Ornamental blue fescue grasses have become a reliable accent in gardens, breaking up shades of dark green and inserting wispy texture in front of broad-leaved perennials and shrubs. All grasses in the Festuca genus are deer resistant.
Choosing a Fescue
Many popular fescues are European imports that tend to be short-lived and must be replaced frequently. Left in place, they eventually experience die-back in the center of clumps. California natives are more durable.
- Festuca glauca, common blue fescue from Europe—also called Festuca ovina glauca—grows in low, tight clumps about 1 ft. tall and wide. All readily self-sow when seed heads on thin, foot-tall spikes drop or are blown by wind.
- ‘Siskiyou Blue’ is similar to the species in size or is somewhat larger. Its fine leaf blades are one of the best blues.
- ‘Elijah Blue’ has a silvery cast and is known to be longer-lived than others.
- Festuca amethystina, called tufted fescue, is also from Europe. It forms a 1-2 ft. clump of very fine textured, hair-like blades. Clumps of this choice species are bluish green and quite dense. Flower panicles tend to arch slightly.
- Festuca idahoensis may have a misleading name, but it is common in much of northern California as well as throughout the West.
- Although this species is longer lived than other blue fescues, it also is best replaced after a few years. It is the only blue fescue that tolerates full sun.
- Variation in color is not uncommon; individual clumps may be purchased or seeded in shades of blue, gray, silver or green.
- Festuca californica is found frequently in Sonoma County as well as throughout woodland and mountainous areas of California. It is semi-evergreen in most habitats, evergreen in mildest climates.
- Native to Sonoma County woodlands and throughout the Coast Ranges to Oregon, this grass grows taller and is more robust than the low blue fescues although it, also, often has bluish tinged leaves.
- Considered mid-size, it develops a fountain-like shape 2-3 ft. tall and a bit wider.
- Flower stalks emerge tinged violet in spring and summer, rise up another 1-2 ft., and turn a tawny tan.
- Festuca rubra, red fescue, is another useful native often planted as a lawn grass for shaded sites. It slowly creeps by underground rhizomes to create a dense turf and may be mixed with other grasses although it has finer textured blades than most.
- Red fescue is often planted as a low-maintenance groundcover and left unmowed to grow in loose clumps 4-12 in. high.

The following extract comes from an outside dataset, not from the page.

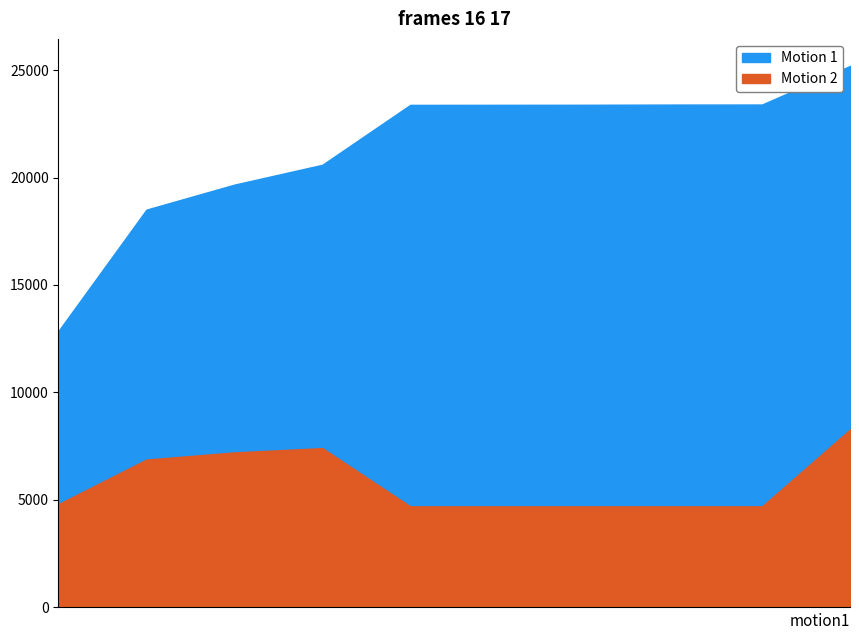

What is the difference between the maximum and minimum values in the Motion 2 series?

3574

- It is particularly attractive on slopes where mowing is difficult.
- Of the many cultivars available, all vary in drought tolerance, color, and height. Most require moderate moisture.
Where to Plant
Fescues can be effectively interspersed in garden beds as color accents against burgundy foliage and darker backgrounds.
- They are sometimes planted in broad drifts in geometric designs as a stylized groundcover, but after 1 or 2 years, plants often develop unattractive brown leaves or die out completely and must be replaced.
- Blue fescues prefer morning sun only. They thrive best when protected from harsh afternoon summer sun and given adequate waterings in loose, well-drained soils.
- California fescue tolerates most soils and exposure to sun but is best in part shade, similar to its growth natively in woodland areas where it is protected from harsh afternoon sun.
- With summer water in gardens, California fescue’s arching blades remain vibrant and evergreen, but they also stay green in deep shade with little water as in the wild where they have survived for eons with no supplemental irrigation.